Over the last 30 years, China, which adopted the civil-law tradition, has advanced rapidly along the path of rule by law, enacting laws and regulations similar to those in the West. It now enforces rules, regulations, and property rights for real estate and other assets, for starting a business, for employment, and for international trade and investment – all of which has made China’s economic rise possible.
But, as China’s economy and society advance, engagement with global markets and growing awareness of rights have caused expectations to change faster than the law and judicial practices. The Chinese people are no longer satisfied with rule by law and are demanding an end to systemic corruption, inadequate land rights, discrimination against migrant workers, state-owned enterprises’ privileged position, and weak protection of intellectual property.

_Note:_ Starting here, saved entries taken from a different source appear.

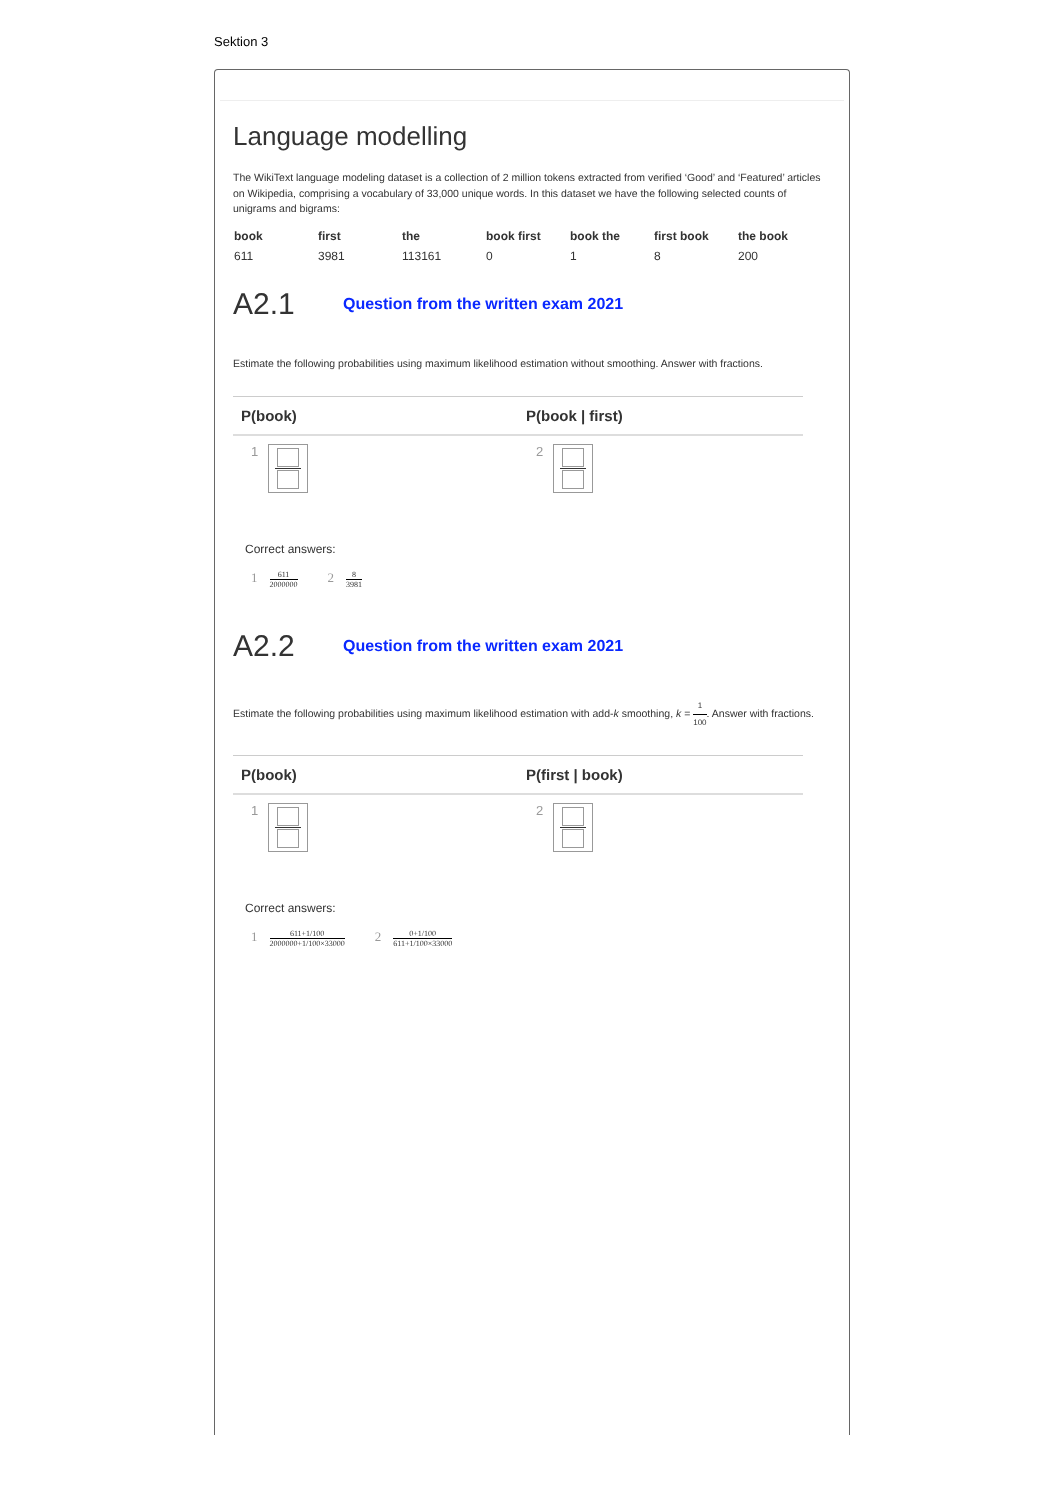Sektion 3
Language modelling
The WikiText language modeling dataset is a collection of 2 million tokens extracted from verified ‘Good’ and ‘Featured’ articles on Wikipedia, comprising a vocabulary of 33,000 unique words. In this dataset we have the following selected counts of unigrams and bigrams:
| book | first | the | book first | book the | first book | the book |
| --- | --- | --- | --- | --- | --- | --- |
| 611 | 3981 | 113161 | 0 | 1 | 8 | 200 |
A2.1 Question from the written exam 2021
Estimate the following probabilities using maximum likelihood estimation without smoothing. Answer with fractions.
| P(book) | P(book / first) |
| --- | --- |
| 1 | 2 |
Correct answers:
1 611 2000000 2 8 3981
A2.2 Question from the written exam 2021
Estimate the following probabilities using maximum likelihood estimation with add-k smoothing, k = 1 100. Answer with fractions.
| P(book) | P(first / book) |
| --- | --- |
| 1 | 2 |
Correct answers:
1 611+1/100 2000000+1/100×33000 2 0+1/100 611+1/100×33000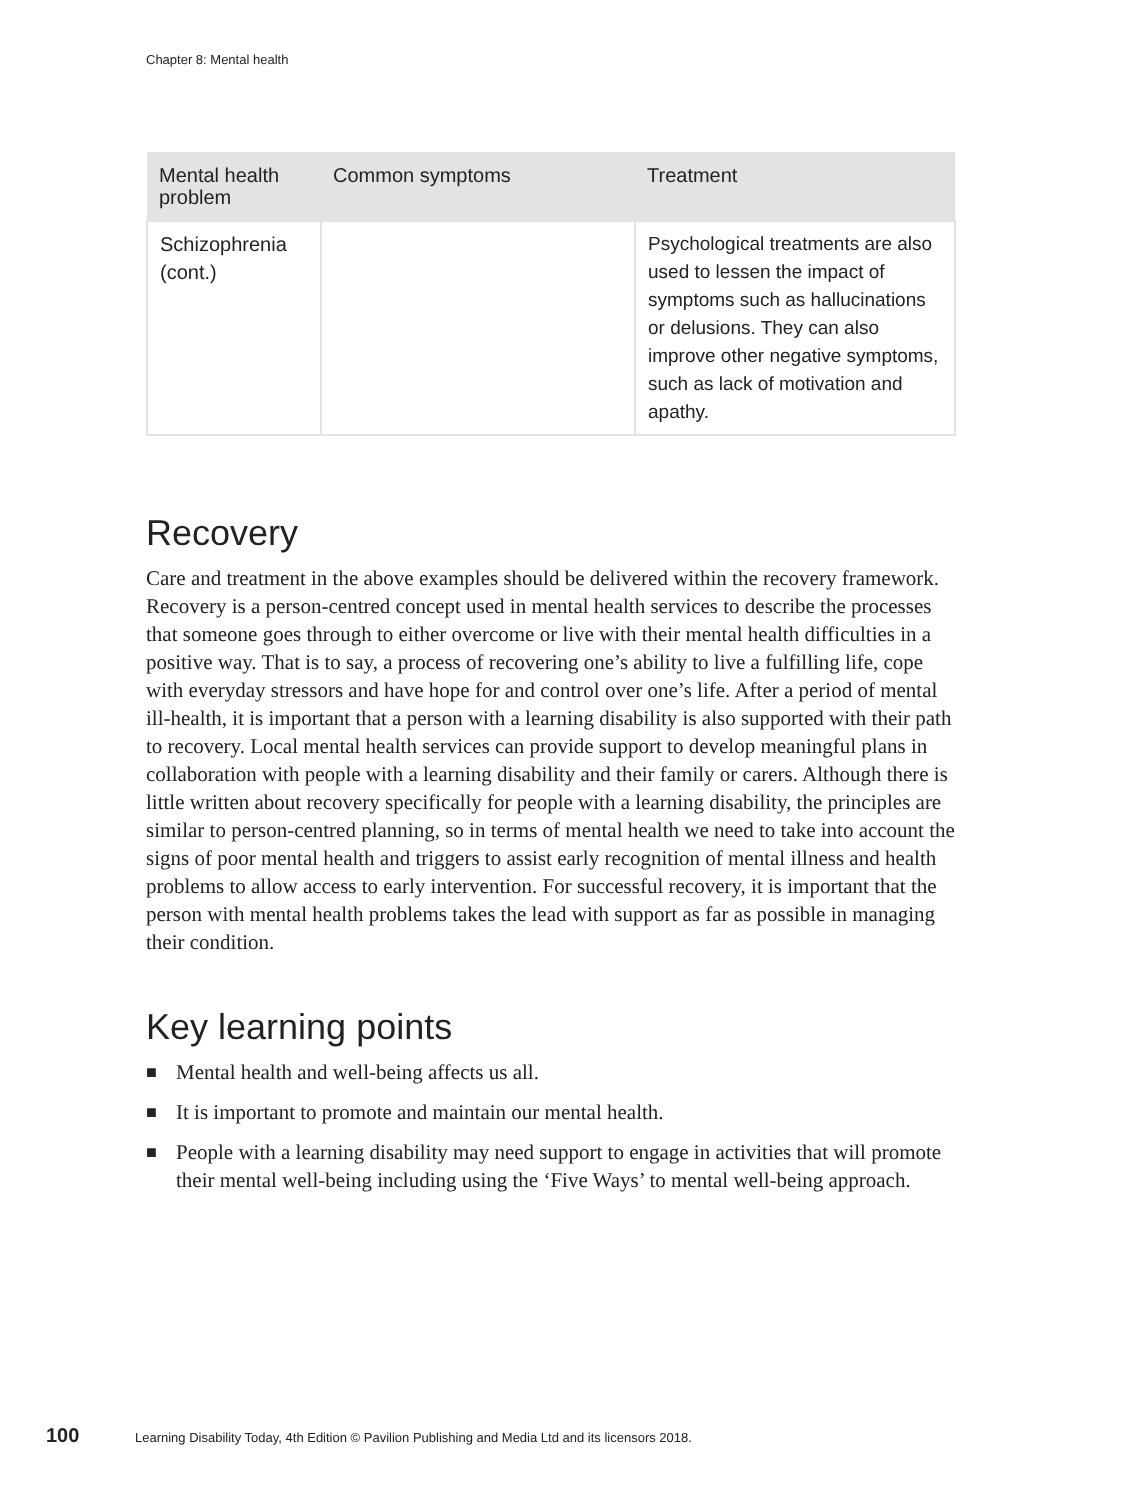Chapter 8: Mental health
| Mental health problem | Common symptoms | Treatment |
| --- | --- | --- |
| Schizophrenia (cont.) | | Psychological treatments are also used to lessen the impact of symptoms such as hallucinations or delusions. They can also improve other negative symptoms, such as lack of motivation and apathy. |
Recovery
Care and treatment in the above examples should be delivered within the recovery framework. Recovery is a person-centred concept used in mental health services to describe the processes that someone goes through to either overcome or live with their mental health difficulties in a positive way. That is to say, a process of recovering one’s ability to live a fulfilling life, cope with everyday stressors and have hope for and control over one’s life. After a period of mental ill-health, it is important that a person with a learning disability is also supported with their path to recovery. Local mental health services can provide support to develop meaningful plans in collaboration with people with a learning disability and their family or carers. Although there is little written about recovery specifically for people with a learning disability, the principles are similar to person-centred planning, so in terms of mental health we need to take into account the signs of poor mental health and triggers to assist early recognition of mental illness and health problems to allow access to early intervention. For successful recovery, it is important that the person with mental health problems takes the lead with support as far as possible in managing their condition.
Key learning points
■ Mental health and well-being affects us all.
■ It is important to promote and maintain our mental health.
■ People with a learning disability may need support to engage in activities that will promote their mental well-being including using the ‘Five Ways’ to mental well-being approach.
100 Learning Disability Today, 4th Edition © Pavilion Publishing and Media Ltd and its licensors 2018.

Will China be able to establish the rule of law as it is understood and practiced in the West and elsewhere in Asia?
In the absence of an independent judiciary, legal disputes in China are often resolved administratively, which means that discretion and lack of due process are a constant danger: as the Chinese saying goes, it is easy for someone to catch fish in muddied waters. This is why a key Confucian principle holds that one cannot rule the state without exercising discipline over oneself.
Indeed, it is unclear whether a judiciary that is independent of the Chinese Communist Party can be developed, or how the CCP should separate itself from the government machinery. As Peking University law professor He Weifang has asked, should the CCP first subject itself to the Chinese constitution?

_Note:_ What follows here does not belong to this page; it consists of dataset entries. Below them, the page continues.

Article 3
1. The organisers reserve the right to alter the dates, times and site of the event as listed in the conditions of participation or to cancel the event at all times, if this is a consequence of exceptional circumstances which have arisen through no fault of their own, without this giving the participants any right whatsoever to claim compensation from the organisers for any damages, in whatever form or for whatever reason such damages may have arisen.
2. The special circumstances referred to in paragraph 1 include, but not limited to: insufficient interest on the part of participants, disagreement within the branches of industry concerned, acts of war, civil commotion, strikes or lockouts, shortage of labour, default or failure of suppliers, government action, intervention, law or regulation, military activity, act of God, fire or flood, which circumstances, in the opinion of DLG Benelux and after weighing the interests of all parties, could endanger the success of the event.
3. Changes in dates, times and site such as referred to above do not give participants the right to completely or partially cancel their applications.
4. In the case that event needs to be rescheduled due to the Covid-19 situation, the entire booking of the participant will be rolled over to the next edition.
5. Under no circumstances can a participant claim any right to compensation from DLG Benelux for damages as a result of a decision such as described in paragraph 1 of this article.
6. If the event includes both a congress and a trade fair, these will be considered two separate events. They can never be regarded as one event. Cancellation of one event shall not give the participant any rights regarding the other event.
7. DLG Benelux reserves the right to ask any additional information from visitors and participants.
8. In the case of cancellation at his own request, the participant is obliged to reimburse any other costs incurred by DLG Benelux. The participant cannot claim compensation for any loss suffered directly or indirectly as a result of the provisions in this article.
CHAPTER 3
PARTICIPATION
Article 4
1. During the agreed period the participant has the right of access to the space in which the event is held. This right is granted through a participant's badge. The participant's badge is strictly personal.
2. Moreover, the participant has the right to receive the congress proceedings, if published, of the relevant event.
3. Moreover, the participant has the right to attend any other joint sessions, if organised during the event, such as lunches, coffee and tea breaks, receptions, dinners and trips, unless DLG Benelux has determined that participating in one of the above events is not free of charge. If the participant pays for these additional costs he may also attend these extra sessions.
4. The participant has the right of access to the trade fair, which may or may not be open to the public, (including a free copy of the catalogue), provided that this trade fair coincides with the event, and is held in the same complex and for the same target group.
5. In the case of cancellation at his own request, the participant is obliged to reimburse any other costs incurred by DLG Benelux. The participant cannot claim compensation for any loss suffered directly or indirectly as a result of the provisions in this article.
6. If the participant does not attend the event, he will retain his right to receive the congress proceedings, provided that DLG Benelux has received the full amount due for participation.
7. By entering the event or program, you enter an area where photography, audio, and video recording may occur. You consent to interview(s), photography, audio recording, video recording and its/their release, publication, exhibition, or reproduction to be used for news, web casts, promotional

China faces a long journey in building the rule of law, and sequencing that journey requires a holistic understanding of the role of the CCP. That role partly reflects the CCP’s birth in 1921 out of the violence and chaos that followed the collapse of the Qing Dynasty nine years earlier, as well as the three decades of civil war and Japanese colonization that intervened before the party took power in 1949.
That legacy has shaped a deep aversion to the chaos arising from war and civil strife, and drove the CCP under Zhou Enlai to seek growth and stability through the “Four Modernizations” of agriculture, industry, national defense, and science and technology. Over time, the CCP has demonstrated its willingness to change its institutions, policies, style of operations, and short-term objectives in order to advance its core mission of building a modern China.
Outside observers often forget that reform in China involves changing the oldest, largest, and most complex bureaucracy in the world. Over the last few decades, the CCP has succeeded in building the hard physical infrastructure of a modern state, but the creation of the soft infrastructure – institutions and practices consistent with the rule of law and representative government – is only beginning.
Given China’s past experience, we are likely to see a period of institutional innovation, characterized by marginal changes leading to a system of checks and balances on the exercise of state power. This will require orchestration from the top and experimentation at the bottom.
Nowadays, the proliferation of social media both facilitates that task and makes it more urgent. Successful models and effective policies can be shared and emulated more easily than ever, which will persuade more people than ever that there is no alternative to the rule of law if China’s modernization is to continue.